Records to process:
──────────────────────────────
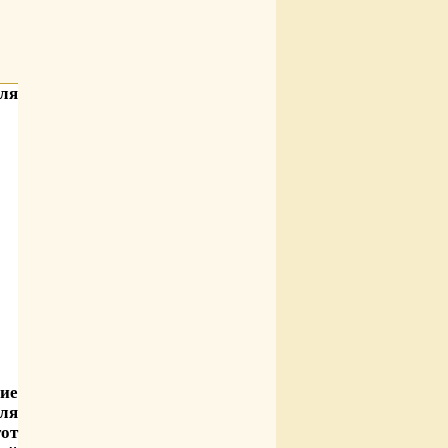
ля
ние
ля
тот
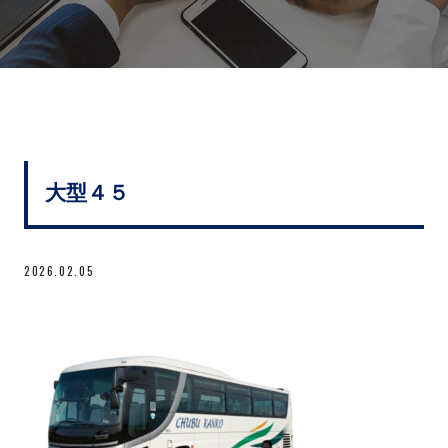
大型４５
2026.02.05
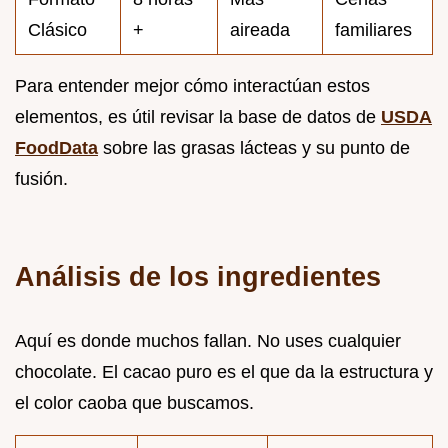
Clásico
+
aireada
familiares
Para entender mejor cómo interactúan estos
elementos, es útil revisar la base de datos de
USDA
FoodData
sobre las grasas lácteas y su punto de
fusión.
Análisis de los ingredientes
Aquí es donde muchos fallan. No uses cualquier
chocolate. El cacao puro es el que da la estructura y
el color caoba que buscamos.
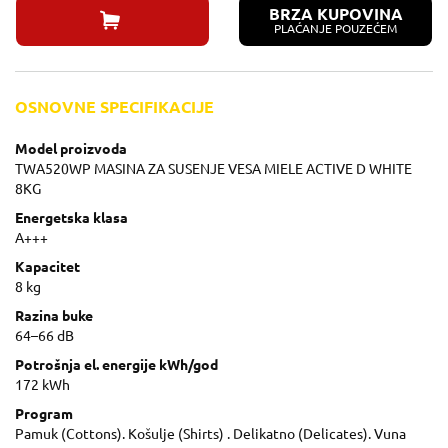
BRZA KUPOVINA
PLAĆANJE POUZEĆEM
OSNOVNE SPECIFIKACIJE
Model proizvoda
TWA520WP MASINA ZA SUSENJE VESA MIELE ACTIVE D WHITE
8KG
Energetska klasa
A+++
Kapacitet
8 kg
Razina buke
64–66 dB
Potrošnja el. energije kWh/god
172 kWh
Program
Pamuk (Cottons). Košulje (Shirts) . Delikatno (Delicates). Vuna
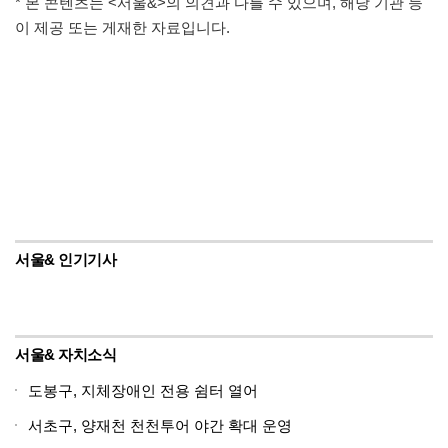
* 본 콘텐츠는 <서울&>의 의견과 다를 수 있으며, 해당 기관 등
이 제공 또는 게재한 자료입니다.
서울& 인기기사
서울& 자치소식
도봉구, 지체장애인 전용 쉼터 열어
서초구, 양재천 천천투어 야간 확대 운영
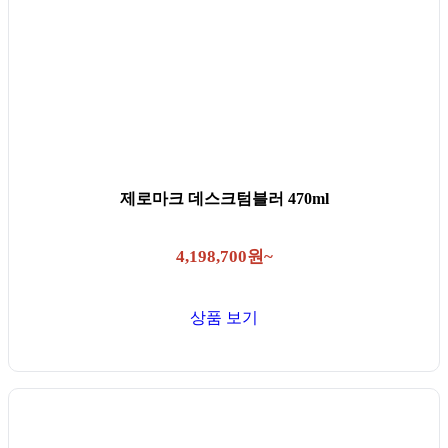
제로마크 데스크텀블러 470ml
4,198,700원~
상품 보기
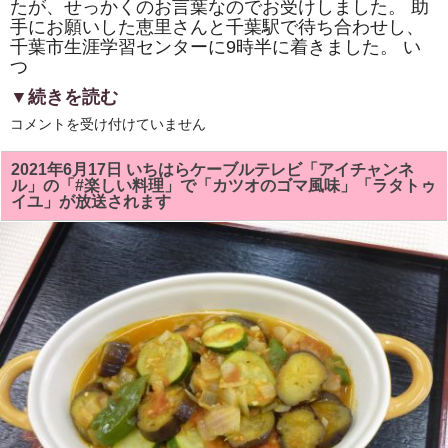
たが、せっかくのお言葉なのでお受けしました。 助
が
手にお願いした恵里さんと千葉駅で待ち合わせし、
と
う
千葉市生涯学習センターに9時半に着きました。 い
ご
つ
ざ
い
▼続きを読む
ま
し
千
た。
コメントを受け付けていません
葉
は
市
生
2021年6月17日 いちはらケーブルテレビ「アイチャンネ
涯
ル」の「#楽しい料理」で「カツオのゴマ風味」「ラタトゥ
学
イユ」が放送されます
習
セ
ン
タ
ー
で、
千
葉
県
調
理
師
会
主
催
「2021
年・
食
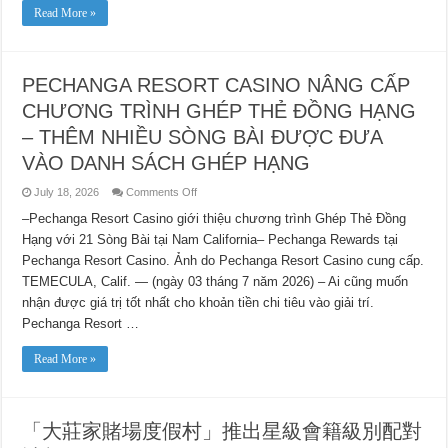
Read More »
PECHANGA RESORT CASINO NÂNG CẤP
CHƯƠNG TRÌNH GHÉP THẺ ĐỒNG HẠNG
– THÊM NHIỀU SÒNG BÀI ĐƯỢC ĐƯA
VÀO DANH SÁCH GHÉP HẠNG
on
July 18, 2026
Comments Off
PECHANGA
RESORT
–Pechanga Resort Casino giới thiệu chương trình Ghép Thẻ Đồng
CASINO
Hạng với 21 Sòng Bài tại Nam California– Pechanga Rewards tại
NÂNG
CẤP
Pechanga Resort Casino. Ảnh do Pechanga Resort Casino cung cấp.
CHƯƠNG
TRÌNH
TEMECULA, Calif. — (ngày 03 tháng 7 năm 2026) – Ai cũng muốn
GHÉP
THẺ
nhận được giá trị tốt nhất cho khoản tiền chi tiêu vào giải trí.
ĐỒNG
Pechanga Resort …
HẠNG
–
THÊM
Read More »
NHIỀU
SÒNG
BÀI
ĐƯỢC
ĐƯA
VÀO
「大莊家賭場度假村」推出星級會籍級別配對
DANH
SÁCH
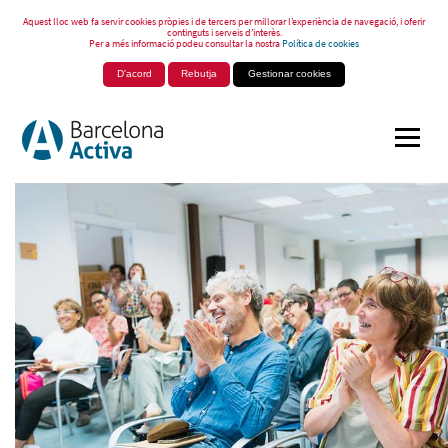
Aquest lloc web fa servir cookies pròpies i de tercers per millorar l’experiència de navegació, i oferir
continguts i serveis d’interès.
Per a més informació podeu consultar la nostra
Política de cookies
D'acord
Rebutja
Gestionar cookies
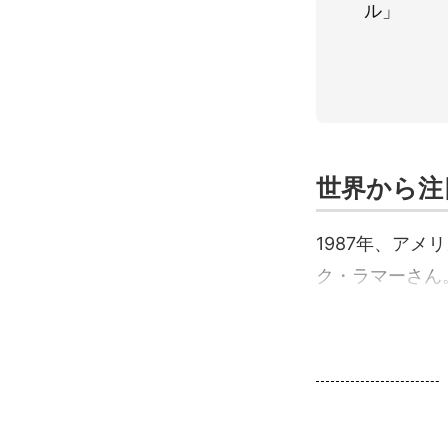
ル」
世界から注
1987年、ア
ク・ラマーさん。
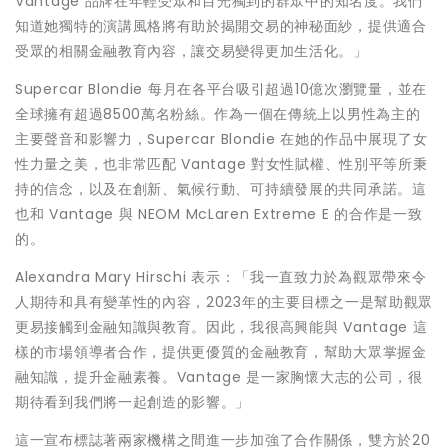
Vantage 品牌在年輕受眾和目光獨到的群眾中的知名度。我們
知道她獨特的演講風格將有助於揭開交易的神秘面紗，提供適合
受眾的相關金融教育內容，讓交易變得更加生活化。」
Supercar Blondie 每月在各平台吸引超過10億次瀏覽量，並在
全球擁有超過8500萬名粉絲。作為一個在傳統上以男性為主的
主要聲音和影響力，Supercar Blondie 在她的作品中展現了女
性力量之美，也非常匹配 Vantage 對女性賦權、性別平等所秉
持的信念，以及在創新、氣候行動、可持續發展的共同承諾。這
也和 Vantage 與 NEOM McLaren Extreme E 的合作是一致
的。
Alexandra Mary Hirschi
表示：「我一直致力於為觀眾帶來令
人期待和具有變革性的內容，2023年的主要目標之一是幫助觀眾
更易接觸到金融知識與教育。因此，我很高興能與 Vantage 這
樣的市場領導者合作，提供更優質的金融教育，幫助大眾掌握金
融知識，提升金融素養。Vantage 是一家胸懷大志的公司，很
期待看到我們將一起創造的影響。」
這一宣布標誌著兩家機構之間進一步加強了合作關係，雙方於20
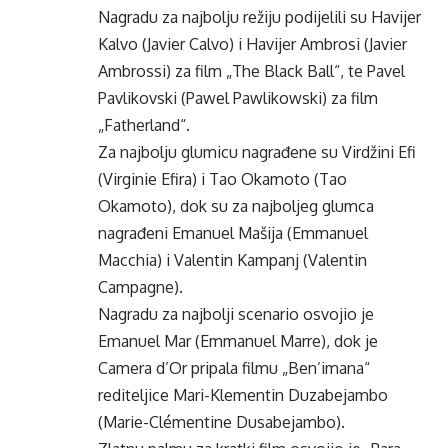
Nagradu za najbolju režiju podijelili su Havijer
Kalvo (Javier Calvo) i Havijer Ambrosi (Javier
Ambrossi) za film „The Black Ball“, te Pavel
Pavlikovski (Pawel Pawlikowski) za film
„Fatherland“.
Za najbolju glumicu nagrađene su Virdžini Efi
(Virginie Efira) i Tao Okamoto (Tao
Okamoto), dok su za najboljeg glumca
nagrađeni Emanuel Mašija (Emmanuel
Macchia) i Valentin Kampanj (Valentin
Campagne).
Nagradu za najbolji scenario osvojio je
Emanuel Mar (Emmanuel Marre), dok je
Camera d’Or pripala filmu „Ben’imana“
rediteljice Mari-Klementin Duzabejambo
(Marie-Clémentine Dusabejambo).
──────────────────────────────
Instructions to follow: From the first line to the last, repeat the material exactly, but drop the pictures.

Exercise answer:
ля
ние
ля
тот
大型４５
2026.02.05
Clásico
+
aireada
familiares
Para entender mejor cómo interactúan estos
elementos, es útil revisar la base de datos de
USDA
FoodData
sobre las grasas lácteas y su punto de
fusión.
Análisis de los ingredientes
Aquí es donde muchos fallan. No uses cualquier
chocolate. El cacao puro es el que da la estructura y
el color caoba que buscamos.
BRZA KUPOVINA
PLAĆANJE POUZEĆEM
OSNOVNE SPECIFIKACIJE
Model proizvoda
TWA520WP MASINA ZA SUSENJE VESA MIELE ACTIVE D WHITE
8KG
Energetska klasa
A+++
Kapacitet
8 kg
Razina buke
64–66 dB
Potrošnja el. energije kWh/god
172 kWh
Program
Pamuk (Cottons). Košulje (Shirts) . Delikatno (Delicates). Vuna
* 본 콘텐츠는 <서울&>의 의견과 다를 수 있으며, 해당 기관 등
이 제공 또는 게재한 자료입니다.
서울& 인기기사
서울& 자치소식
도봉구, 지체장애인 전용 쉼터 열어
서초구, 양재천 천천투어 야간 확대 운영
제로마크 데스크텀블러 470ml
4,198,700원~
상품 보기
たが、せっかくのお言葉なのでお受けしました。 助
が
手にお願いした恵里さんと千葉駅で待ち合わせし、
と
う
千葉市生涯学習センターに9時半に着きました。 い
ご
つ
ざ
い
▼続きを読む
ま
し
千
た。
コメントを受け付けていません
葉
は
市
生
2021年6月17日 いちはらケーブルテレビ「アイチャンネ
涯
ル」の「#楽しい料理」で「カツオのゴマ風味」「ラタトゥ
学
イユ」が放送されます
習
セ
ン
タ
ー
で、
千
葉
県
調
理
師
会
主
催
「2021
年・
食
Read More »
PECHANGA RESORT CASINO NÂNG CẤP
CHƯƠNG TRÌNH GHÉP THẺ ĐỒNG HẠNG
– THÊM NHIỀU SÒNG BÀI ĐƯỢC ĐƯA
VÀO DANH SÁCH GHÉP HẠNG
on
July 18, 2026
Comments Off
PECHANGA
RESORT
–Pechanga Resort Casino giới thiệu chương trình Ghép Thẻ Đồng
CASINO
Hạng với 21 Sòng Bài tại Nam California– Pechanga Rewards tại
NÂNG
CẤP
Pechanga Resort Casino. Ảnh do Pechanga Resort Casino cung cấp.
CHƯƠNG
TRÌNH
TEMECULA, Calif. — (ngày 03 tháng 7 năm 2026) – Ai cũng muốn
GHÉP
THẺ
nhận được giá trị tốt nhất cho khoản tiền chi tiêu vào giải trí.
ĐỒNG
Pechanga Resort …
HẠNG
–
THÊM
Read More »
NHIỀU
SÒNG
BÀI
ĐƯỢC
ĐƯA
VÀO
「大莊家賭場度假村」推出星級會籍級別配對
DANH
SÁCH
Aquest lloc web fa servir cookies pròpies i de tercers per millorar l’experiència de navegació, i oferir
continguts i serveis d’interès.
Per a més informació podeu consultar la nostra
Política de cookies
D'acord
Rebutja
Gestionar cookies
ル」
世界から注
1987年、ア
ク・ラマーさん。
Vantage 品牌在年輕受眾和目光獨到的群眾中的知名度。我們
知道她獨特的演講風格將有助於揭開交易的神秘面紗，提供適合
受眾的相關金融教育內容，讓交易變得更加生活化。」
Supercar Blondie 每月在各平台吸引超過10億次瀏覽量，並在
全球擁有超過8500萬名粉絲。作為一個在傳統上以男性為主的
主要聲音和影響力，Supercar Blondie 在她的作品中展現了女
性力量之美，也非常匹配 Vantage 對女性賦權、性別平等所秉
持的信念，以及在創新、氣候行動、可持續發展的共同承諾。這
也和 Vantage 與 NEOM McLaren Extreme E 的合作是一致
的。
Alexandra Mary Hirschi
表示：「我一直致力於為觀眾帶來令
人期待和具有變革性的內容，2023年的主要目標之一是幫助觀眾
更易接觸到金融知識與教育。因此，我很高興能與 Vantage 這
樣的市場領導者合作，提供更優質的金融教育，幫助大眾掌握金
融知識，提升金融素養。Vantage 是一家胸懷大志的公司，很
期待看到我們將一起創造的影響。」
這一宣布標誌著兩家機構之間進一步加強了合作關係，雙方於20
Nagradu za najbolju režiju podijelili su Havijer
Kalvo (Javier Calvo) i Havijer Ambrosi (Javier
Ambrossi) za film „The Black Ball“, te Pavel
Pavlikovski (Pawel Pawlikowski) za film
„Fatherland“.
Za najbolju glumicu nagrađene su Virdžini Efi
(Virginie Efira) i Tao Okamoto (Tao
Okamoto), dok su za najboljeg glumca
nagrađeni Emanuel Mašija (Emmanuel
Macchia) i Valentin Kampanj (Valentin
Campagne).
Nagradu za najbolji scenario osvojio je
Emanuel Mar (Emmanuel Marre), dok je
Camera d’Or pripala filmu „Ben’imana“
rediteljice Mari-Klementin Duzabejambo
(Marie-Clémentine Dusabejambo).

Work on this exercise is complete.